== GIVEN DATA ==
========

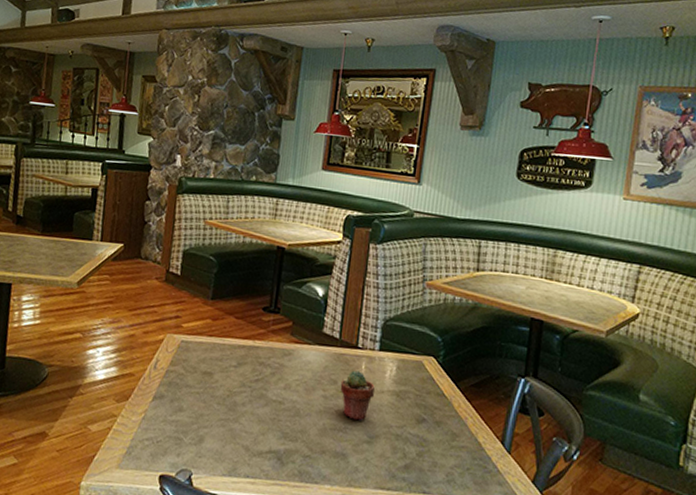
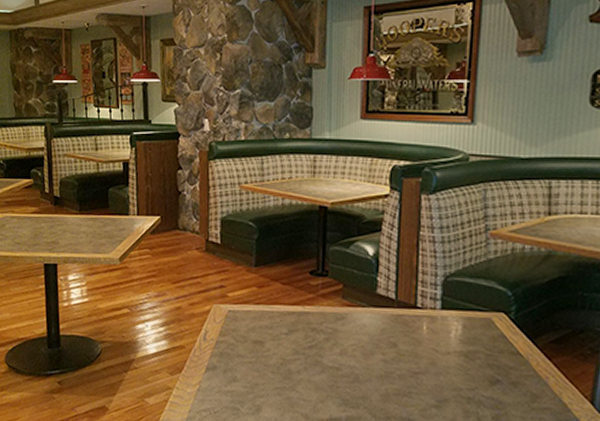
potted succulent: present [340,370,375,421] -> none [401,332,439,385]

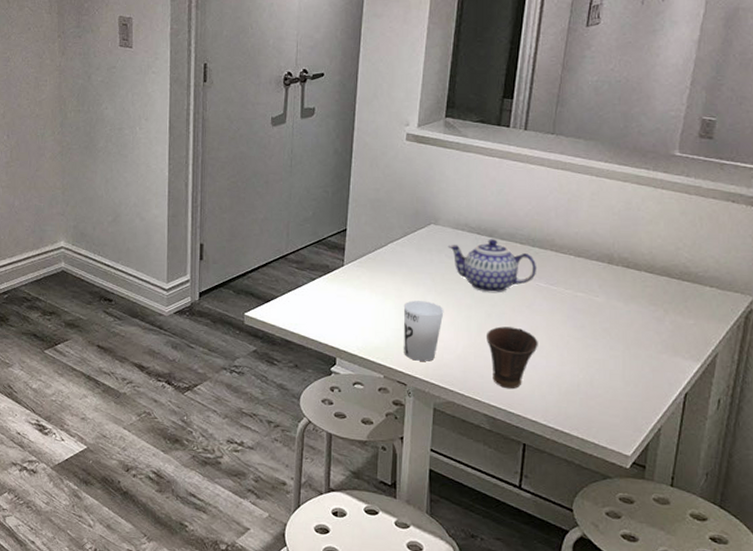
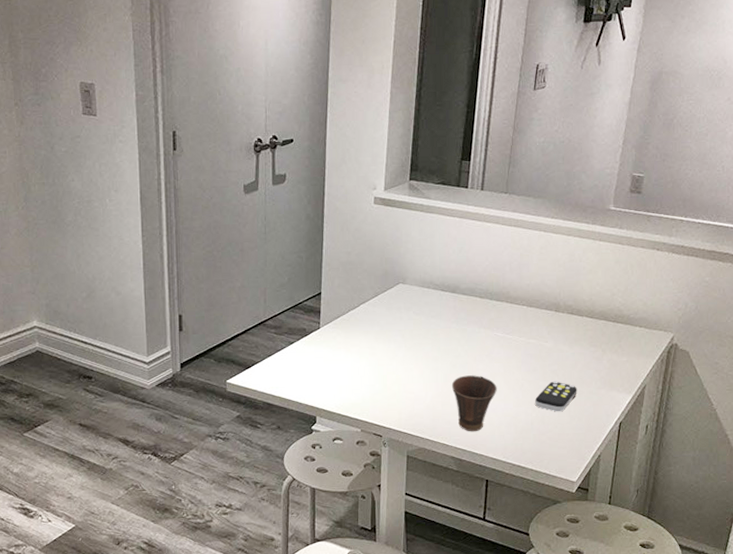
cup: present [403,300,444,361] -> none [377,357,414,413]
teapot: present [447,239,537,294] -> none [415,294,495,345]
remote control: none [583,340,633,376] -> present [535,381,577,412]

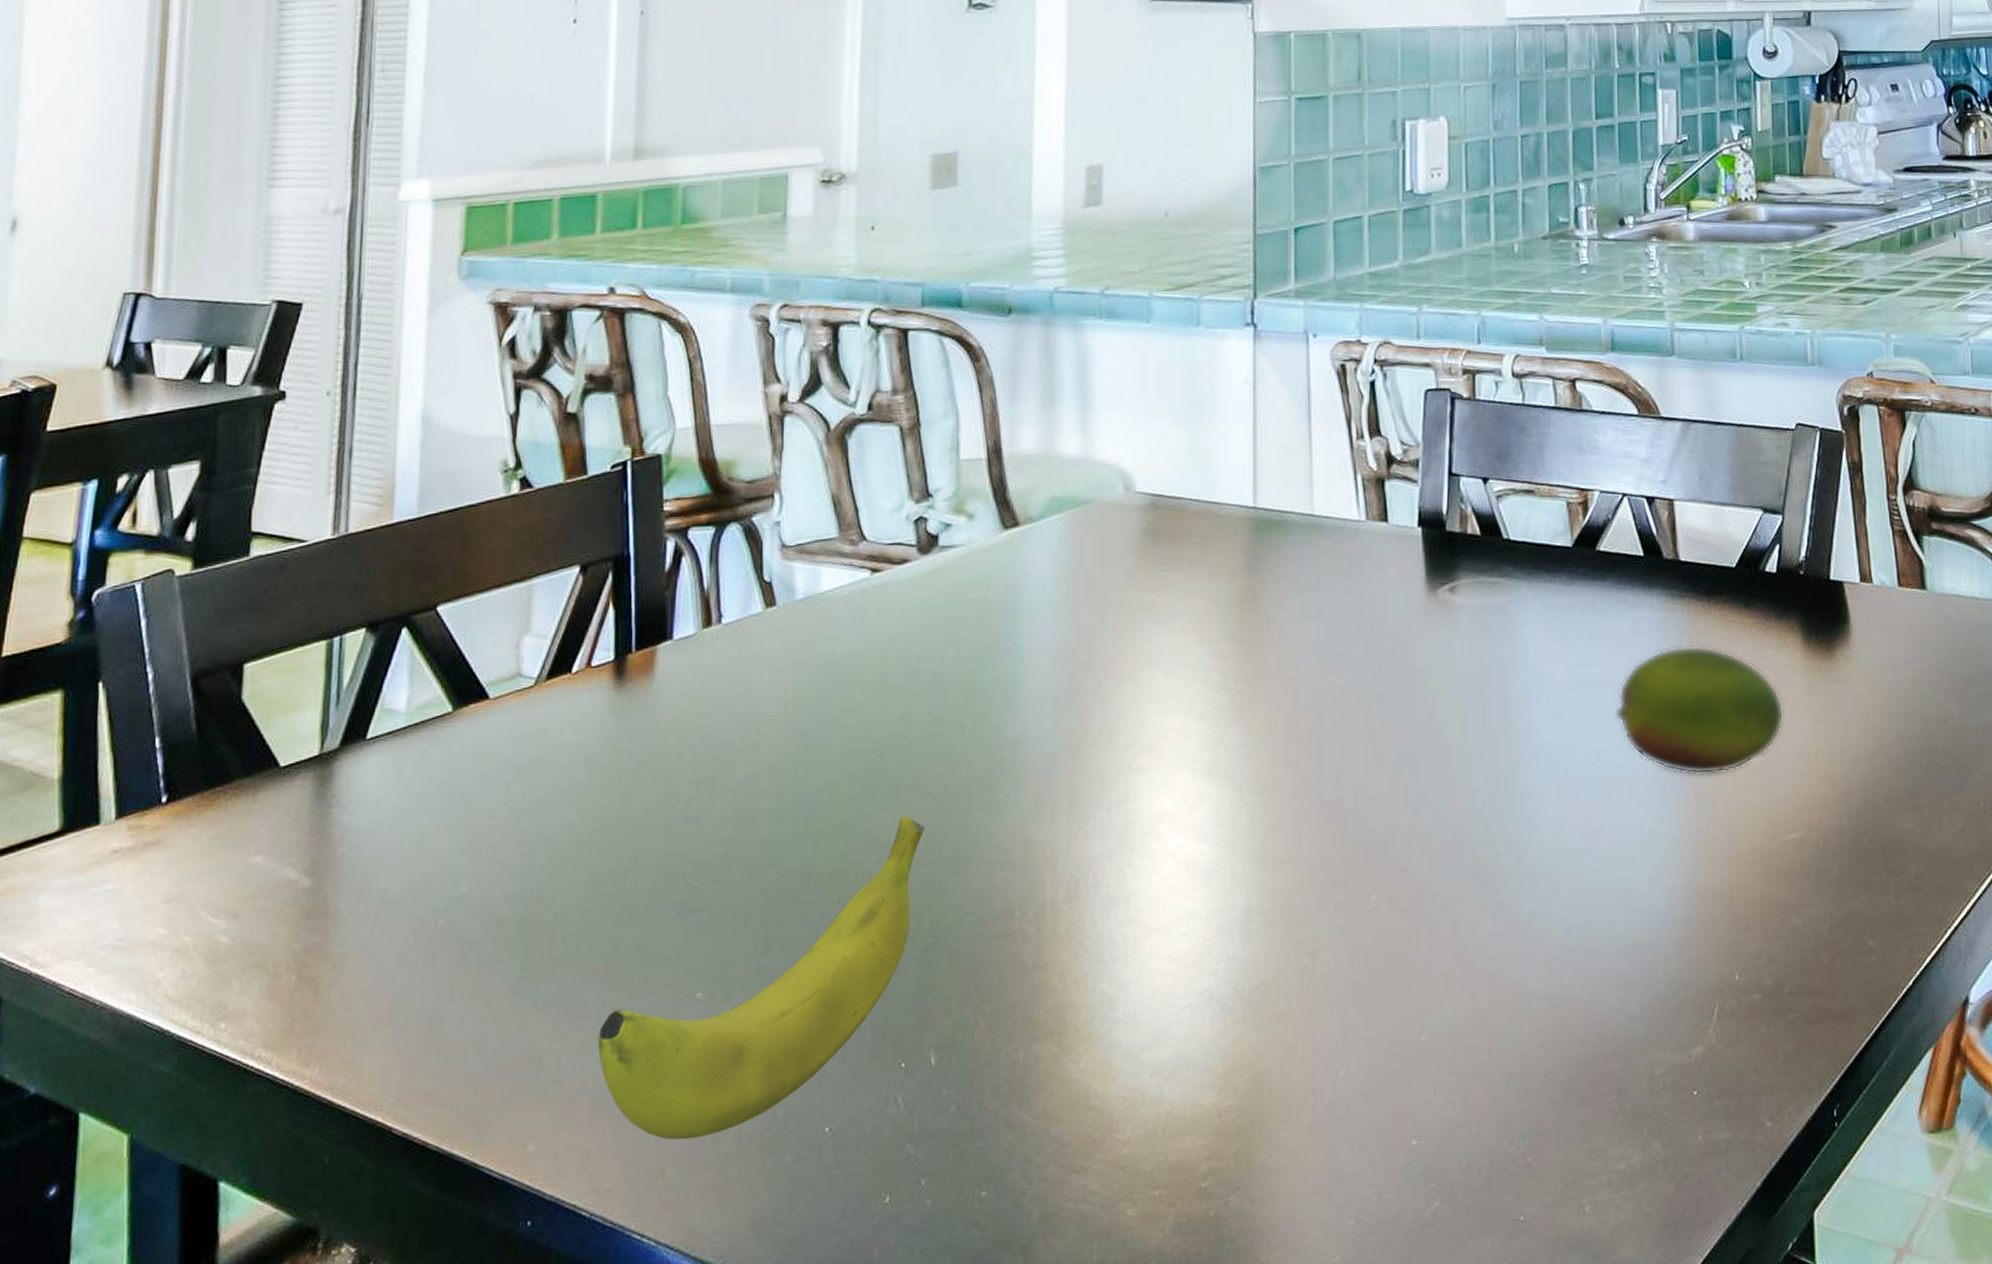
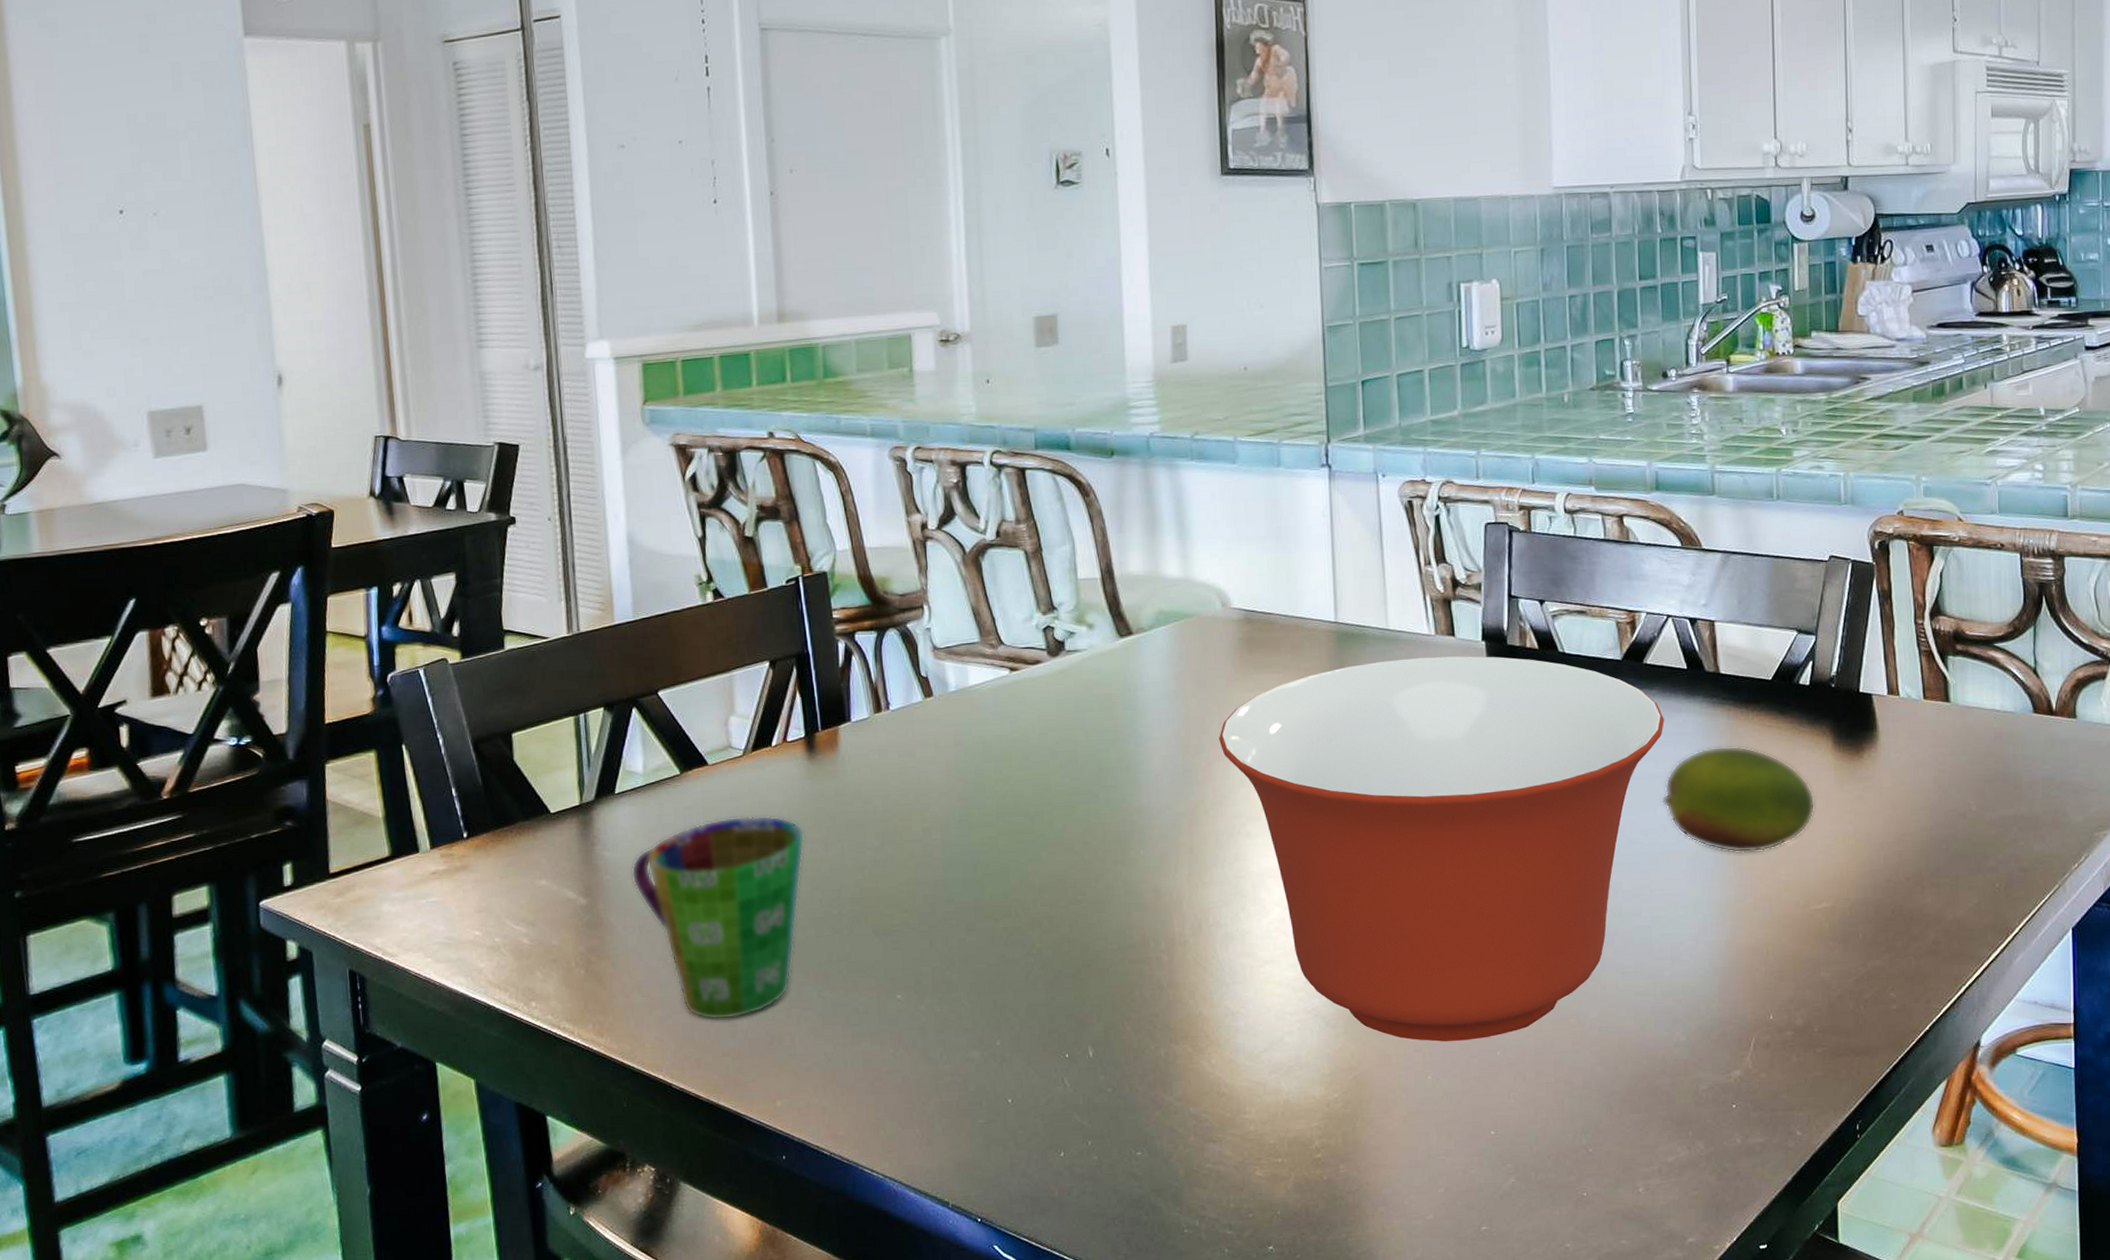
cup: none [374,762,601,1038] -> present [631,815,805,1020]
banana: present [597,816,925,1140] -> none [822,865,1071,1103]
mixing bowl: none [1113,545,1619,1026] -> present [1219,656,1664,1042]

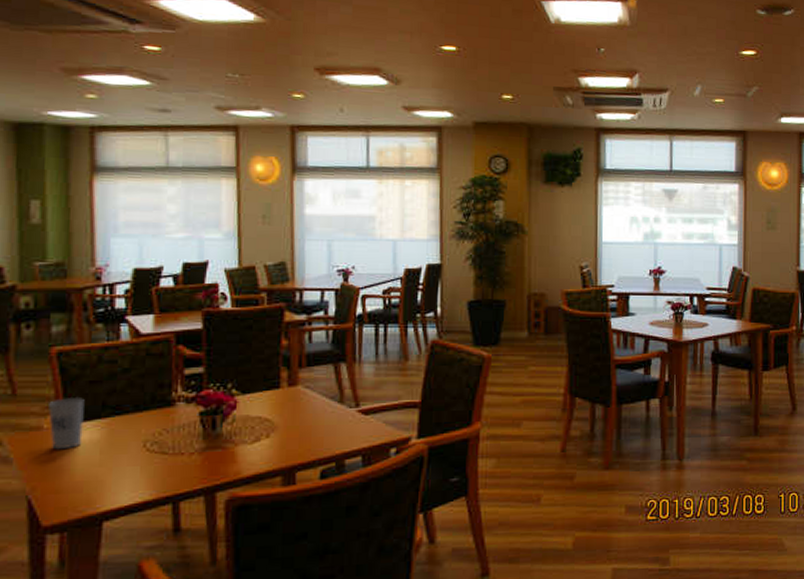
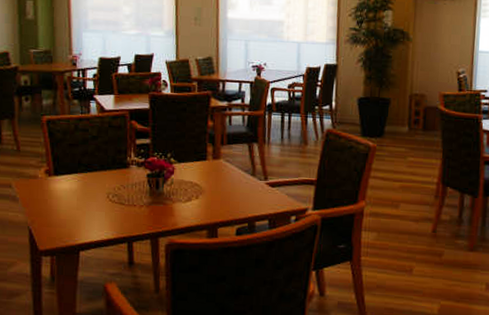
cup: present [48,396,85,450] -> none [42,155,66,195]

========

== EXERCISE DESCRIPTION ==
Retype word for word the span of lines above that begins with the line containing "cup: present [403,300,444,361]" and ends with the last line of the records; skip all pictures.

== OUTPUT ==
cup: present [403,300,444,361] -> none [377,357,414,413]
teapot: present [447,239,537,294] -> none [415,294,495,345]
remote control: none [583,340,633,376] -> present [535,381,577,412]

cup: none [374,762,601,1038] -> present [631,815,805,1020]
banana: present [597,816,925,1140] -> none [822,865,1071,1103]
mixing bowl: none [1113,545,1619,1026] -> present [1219,656,1664,1042]

cup: present [48,396,85,450] -> none [42,155,66,195]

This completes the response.